U.S. District Judge Kathleen Williams on Thursday sided with environmental groups and the Miccosukee Tribe of Indians of Florida in a lawsuit alleging that state and federal officials failed to comply with a federal law requiring an environmental-impact study be conducted before the detention center was erected.

Williams’ order gave the state 60 days to begin winding down the facility. Lawyers for DeSantis quickly asked the Atlanta-based 11th U.S. District Court of Appeals to put her ruling on hold while the state's appeal proceeds.

Lawyers for DeSantis have argued, in part, in that case that the federal environmental law did not apply because the state is operating the facility.

Speaking to reporters Friday morning, the governor — who has fiercely defended the state’s immigrant-detention efforts — shrugged off Williams’ decision.

“We knew the minute this judge got the case, we knew exactly what she was going to do. This is not anything that was unexpected, but we will make sure to get the job done in the end,” he said.

In a separate lawsuit, attorneys representing detainees allege that people being held at the center have inadequate access to legal representation and confidential meetings with their attorneys.

The latest legal challenge said that court records in the other cases show the facility is “Florida-owned and Florida-operated.”

“State and federal officials have stated in court filings that Florida exercises ‘complete discretion’ over operations and over who is detained at the facility,” Thursday’s lawsuit said.

Numerous state agencies have 287(g) agreements allowing their law-enforcement officers to participate in immigration efforts, the lawsuit noted.

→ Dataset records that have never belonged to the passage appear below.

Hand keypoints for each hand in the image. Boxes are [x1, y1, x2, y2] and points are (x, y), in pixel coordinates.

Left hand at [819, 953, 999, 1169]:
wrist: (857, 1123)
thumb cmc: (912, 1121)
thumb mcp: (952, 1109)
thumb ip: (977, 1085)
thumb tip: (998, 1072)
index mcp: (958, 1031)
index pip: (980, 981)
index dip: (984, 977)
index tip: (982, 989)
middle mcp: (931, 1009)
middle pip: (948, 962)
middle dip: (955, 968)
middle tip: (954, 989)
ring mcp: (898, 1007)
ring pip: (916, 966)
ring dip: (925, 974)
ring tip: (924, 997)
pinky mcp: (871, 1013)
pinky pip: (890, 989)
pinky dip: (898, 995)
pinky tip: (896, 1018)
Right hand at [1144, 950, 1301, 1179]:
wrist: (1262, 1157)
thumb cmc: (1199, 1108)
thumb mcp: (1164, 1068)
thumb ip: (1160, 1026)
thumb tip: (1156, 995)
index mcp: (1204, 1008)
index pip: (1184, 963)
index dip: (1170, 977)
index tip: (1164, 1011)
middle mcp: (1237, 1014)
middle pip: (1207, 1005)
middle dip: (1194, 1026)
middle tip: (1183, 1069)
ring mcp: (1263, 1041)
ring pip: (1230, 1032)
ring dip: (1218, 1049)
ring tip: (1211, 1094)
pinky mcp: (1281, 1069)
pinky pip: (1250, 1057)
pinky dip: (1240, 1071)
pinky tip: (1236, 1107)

“But those agreements do not give any authority to the state agencies themselves — only to those individual employees who have been fully trained and certified by DHS (Department of Homeland Security),” the lawsuit said.

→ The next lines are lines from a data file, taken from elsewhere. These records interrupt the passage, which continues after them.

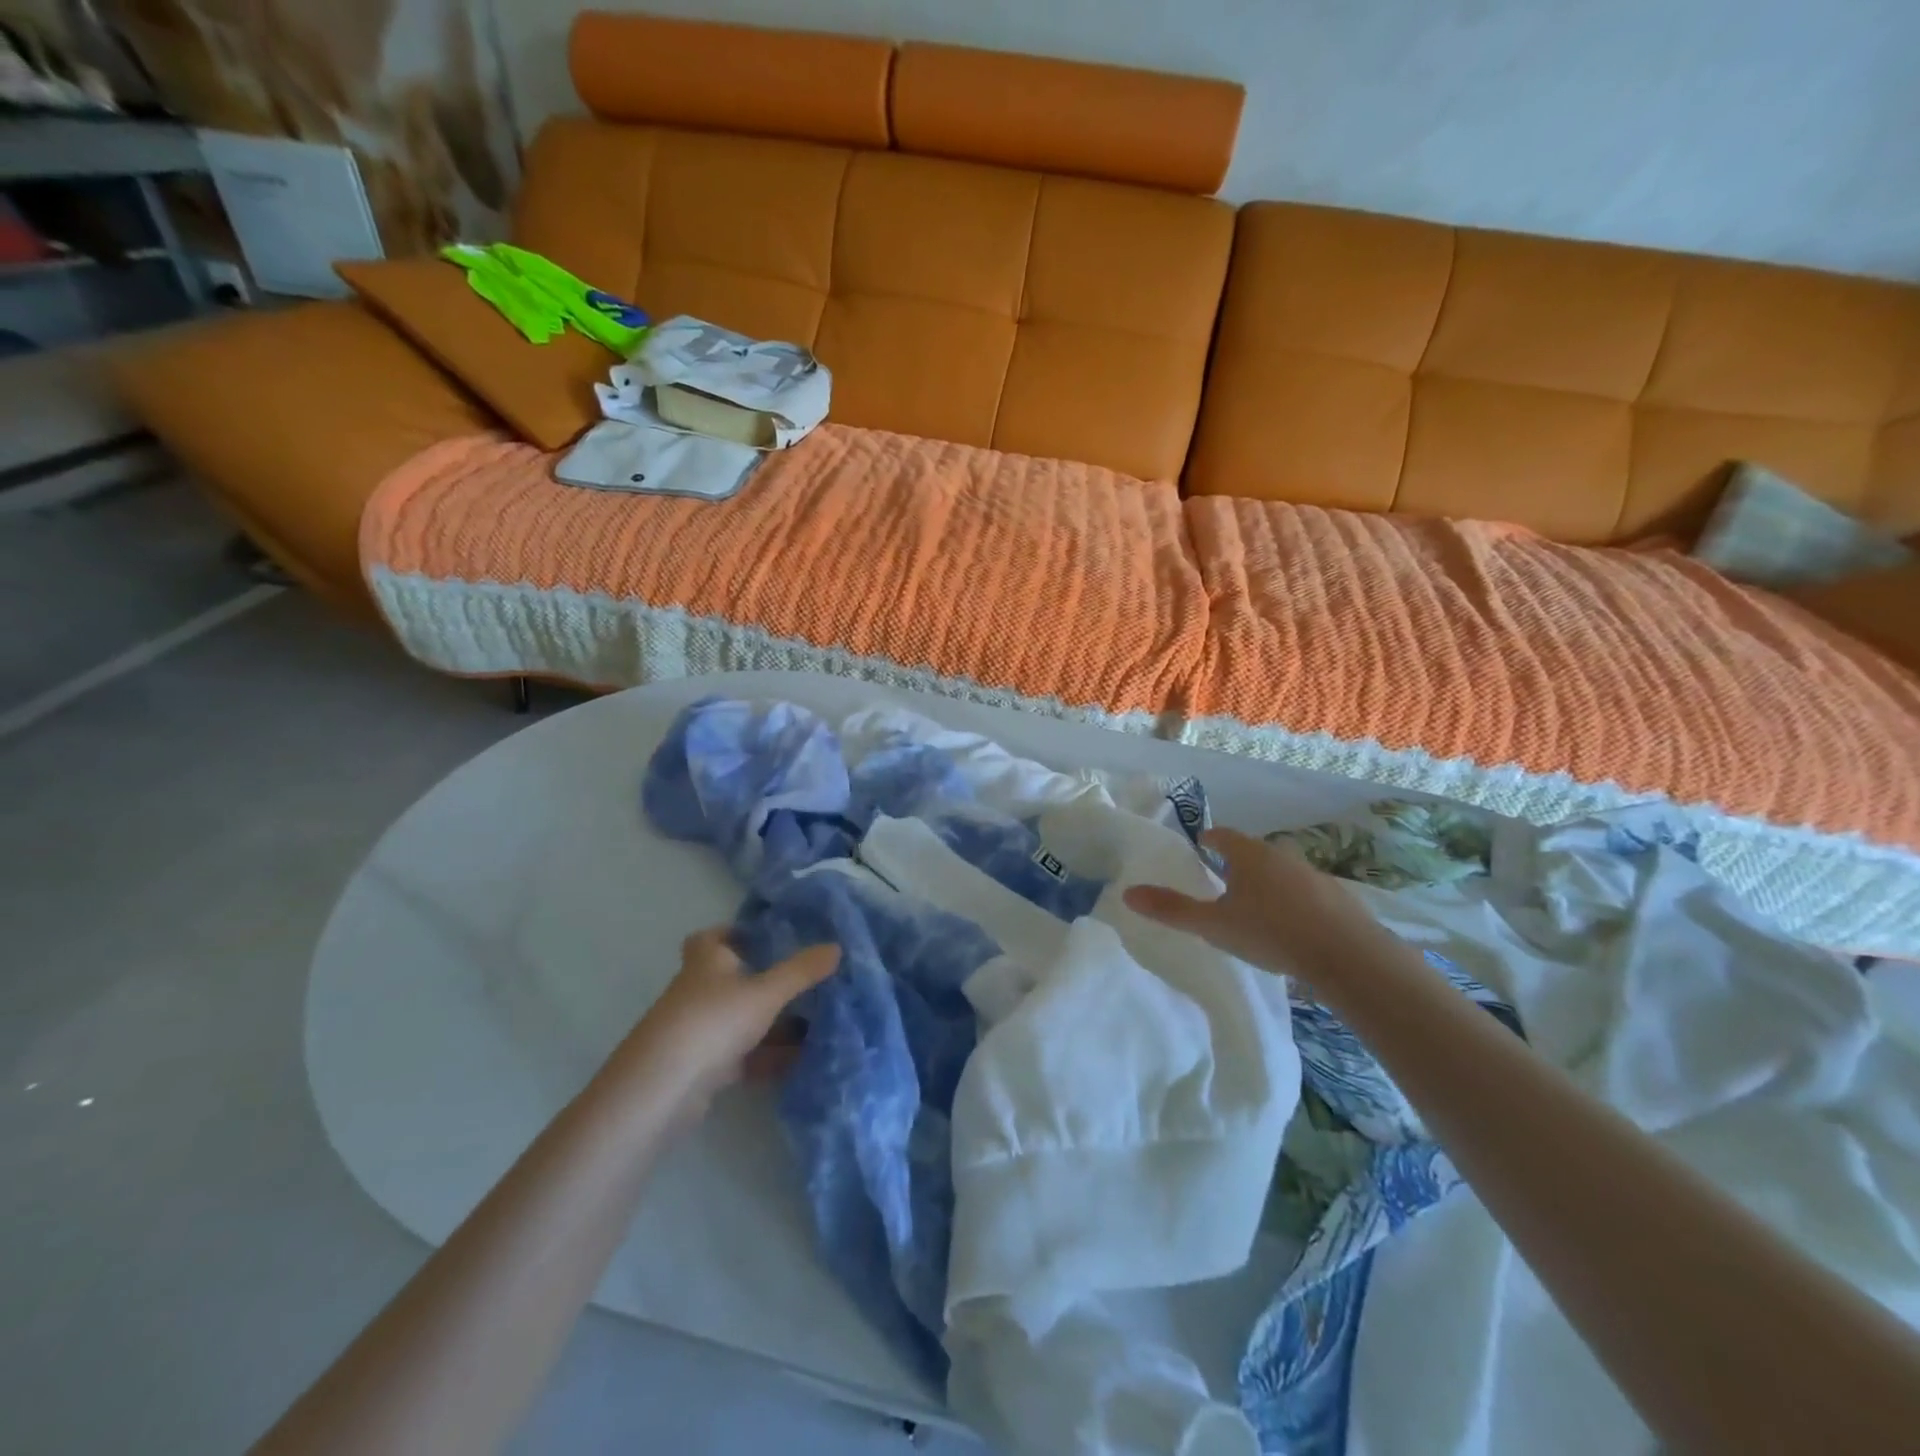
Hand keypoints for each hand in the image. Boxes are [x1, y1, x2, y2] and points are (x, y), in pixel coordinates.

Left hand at [620, 929, 839, 1126]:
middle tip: (807, 980)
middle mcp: (699, 992)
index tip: (767, 937)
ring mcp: (699, 1031)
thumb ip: (801, 971)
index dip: (735, 933)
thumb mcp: (765, 992)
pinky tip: (801, 1062)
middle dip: (767, 981)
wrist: (663, 1089)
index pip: (712, 937)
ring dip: (773, 1023)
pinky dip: (768, 1056)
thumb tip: (837, 946)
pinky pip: (743, 1055)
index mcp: (706, 962)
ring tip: (817, 1023)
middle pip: (732, 980)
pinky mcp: (703, 1068)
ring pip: (741, 1020)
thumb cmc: (713, 1022)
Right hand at [1122, 827, 1365, 975]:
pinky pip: (1306, 893)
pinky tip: (1290, 926)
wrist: (1347, 955)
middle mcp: (1281, 856)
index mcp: (1249, 855)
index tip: (1200, 847)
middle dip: (1237, 863)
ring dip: (1267, 883)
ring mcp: (1313, 876)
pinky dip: (1293, 902)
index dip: (1209, 840)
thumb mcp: (1214, 924)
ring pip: (1281, 872)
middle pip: (1253, 852)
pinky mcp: (1337, 899)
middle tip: (1221, 880)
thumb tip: (1129, 894)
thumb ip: (1172, 910)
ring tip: (1254, 906)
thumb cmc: (1270, 932)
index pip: (1223, 836)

The lawsuit also said it is unknown how many state officers working at the facility have completed federally required training, which can take months.

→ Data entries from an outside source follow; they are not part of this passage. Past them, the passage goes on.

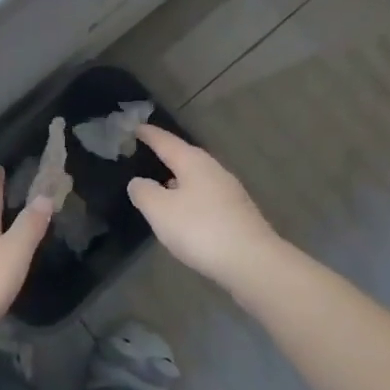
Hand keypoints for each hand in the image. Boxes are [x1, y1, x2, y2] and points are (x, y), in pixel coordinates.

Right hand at [128, 125, 283, 287]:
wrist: (253, 263)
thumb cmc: (201, 229)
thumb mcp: (160, 211)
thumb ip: (144, 193)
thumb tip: (138, 182)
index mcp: (193, 162)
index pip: (166, 142)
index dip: (150, 135)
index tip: (136, 127)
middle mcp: (214, 170)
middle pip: (186, 157)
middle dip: (167, 156)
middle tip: (148, 154)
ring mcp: (230, 192)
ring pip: (198, 178)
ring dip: (180, 180)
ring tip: (163, 186)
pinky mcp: (238, 214)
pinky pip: (207, 198)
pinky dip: (192, 199)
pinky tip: (186, 214)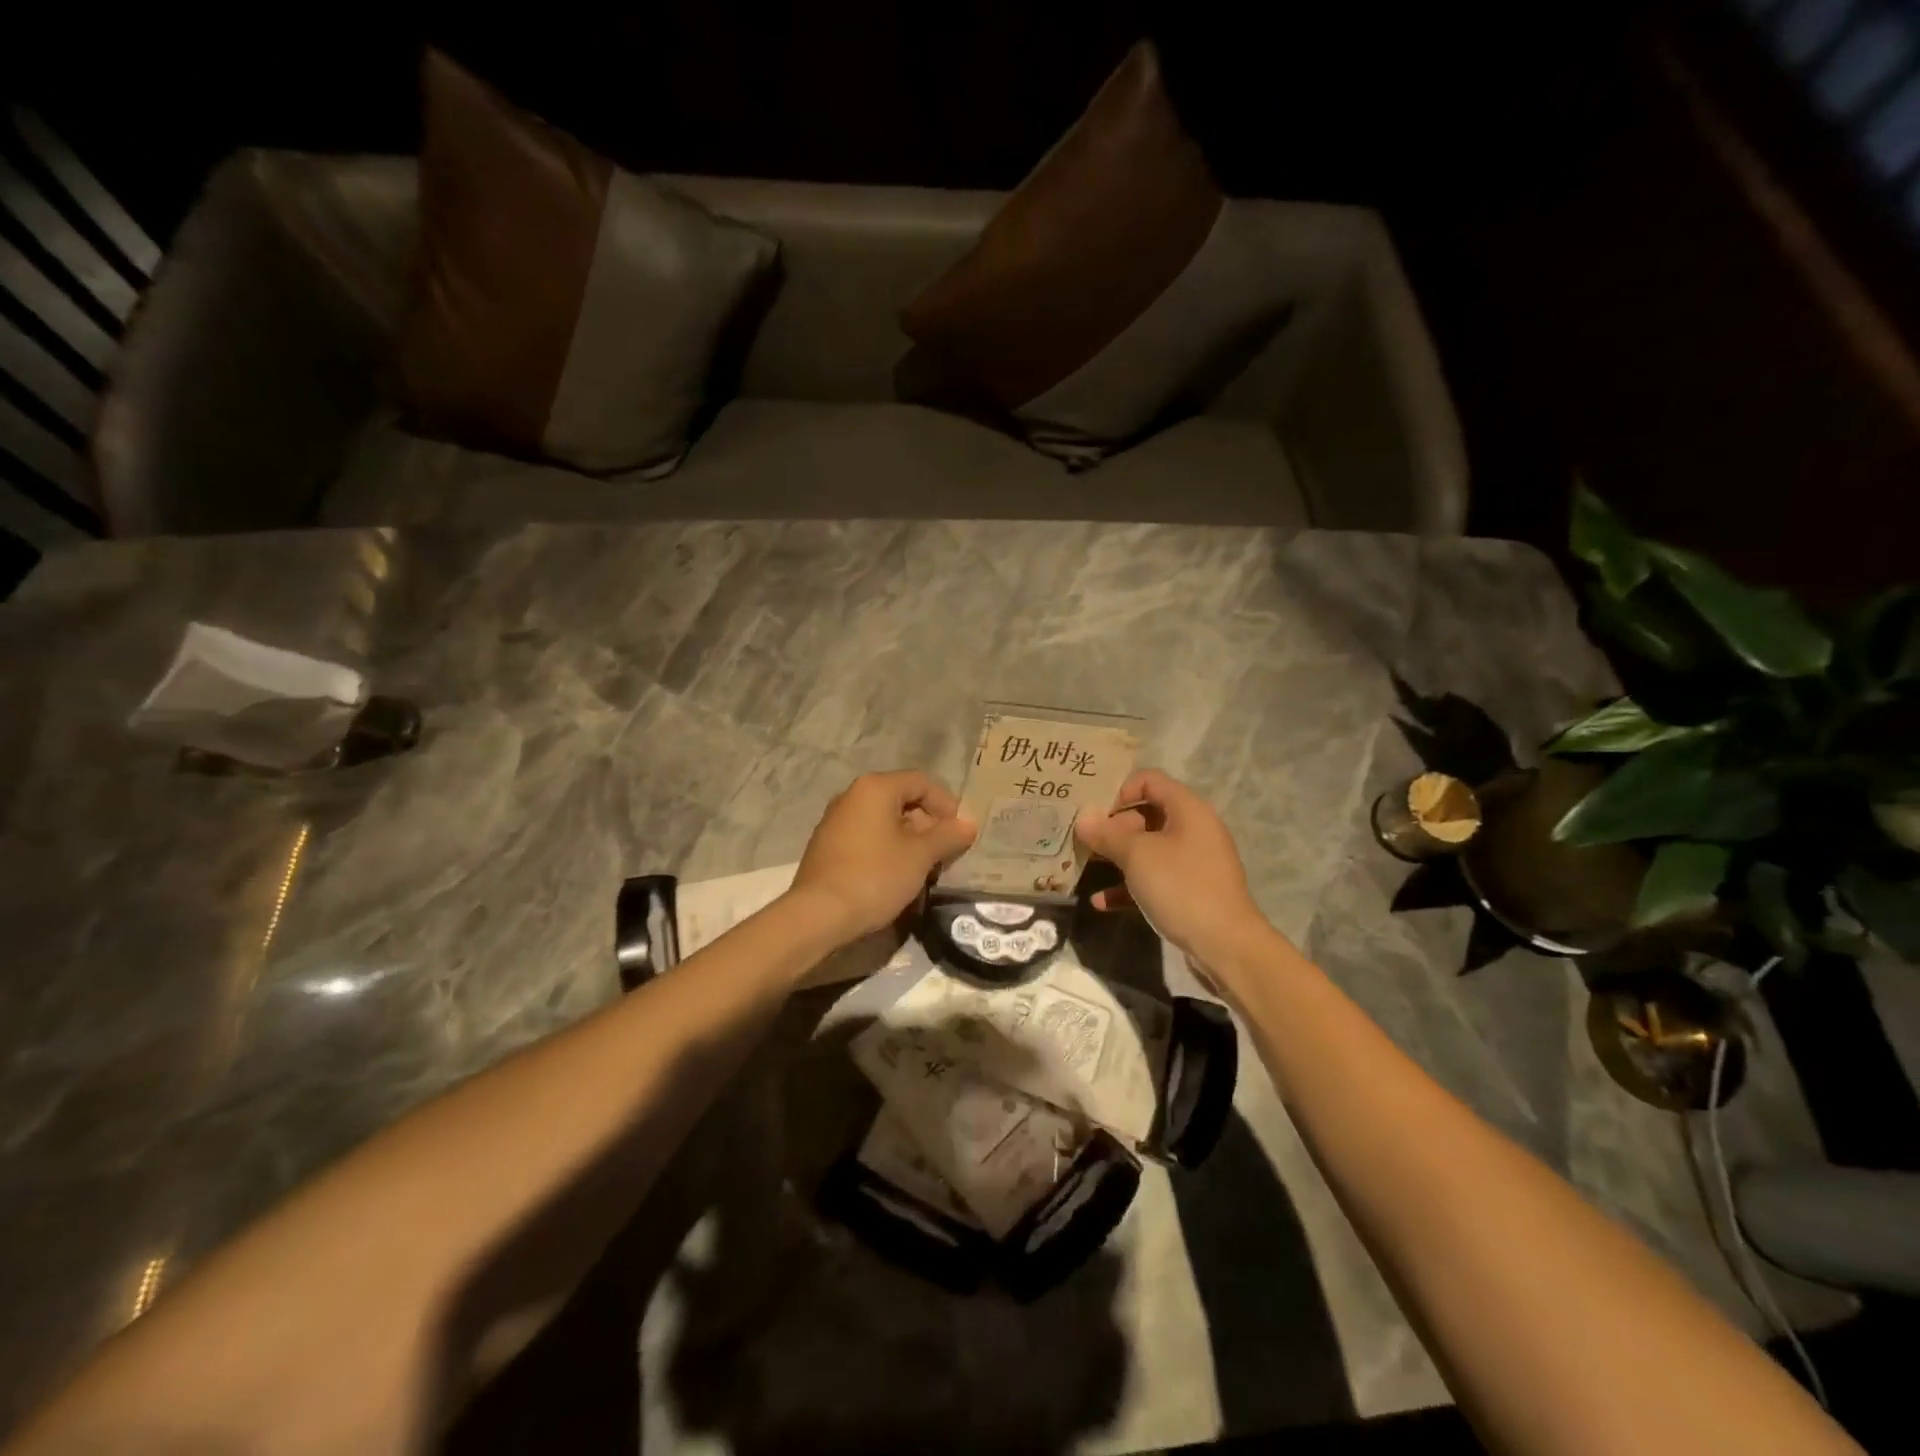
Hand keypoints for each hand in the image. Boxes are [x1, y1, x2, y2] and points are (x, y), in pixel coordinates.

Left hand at [789, 770, 976, 940]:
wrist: (818, 915)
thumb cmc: (874, 876)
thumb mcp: (920, 856)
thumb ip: (948, 836)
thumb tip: (968, 825)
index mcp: (875, 788)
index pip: (922, 782)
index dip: (947, 805)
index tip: (960, 834)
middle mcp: (852, 796)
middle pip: (903, 799)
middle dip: (929, 825)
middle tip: (945, 854)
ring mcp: (836, 820)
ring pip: (885, 820)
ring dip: (910, 840)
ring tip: (924, 868)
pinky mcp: (828, 845)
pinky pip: (868, 836)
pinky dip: (888, 849)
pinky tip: (896, 875)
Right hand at [1074, 769, 1270, 968]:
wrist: (1225, 945)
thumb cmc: (1181, 887)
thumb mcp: (1138, 855)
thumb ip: (1107, 834)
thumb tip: (1083, 819)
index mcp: (1188, 810)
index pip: (1149, 780)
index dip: (1119, 790)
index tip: (1094, 812)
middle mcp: (1193, 830)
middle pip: (1146, 815)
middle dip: (1112, 827)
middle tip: (1083, 840)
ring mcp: (1193, 863)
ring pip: (1148, 849)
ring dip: (1116, 857)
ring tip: (1085, 866)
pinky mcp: (1190, 892)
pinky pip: (1154, 879)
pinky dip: (1129, 886)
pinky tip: (1101, 902)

DeSantis earlier this month announced that the state plans to convert a shuttered state prison in Baker County into a second immigrant-detention center. That facility will be staffed by members of Florida’s National Guard.

The Florida Department of Emergency Management is set to receive $605 million from the Trump administration for the state’s immigrant-detention efforts. The department hired contractors to help build and operate the Everglades facility, which can hold up to 4,000 people and is estimated to cost roughly $450 million per year.

The lawsuit alleges that federal law does not allow the private contractors to be “deputized to perform any immigration functions.”

The lawsuit also alleges that workers at the facility are pressuring detainees to sign voluntary deportation orders.

"This is something that ICE protocol forbids," lawyers for the detainees wrote.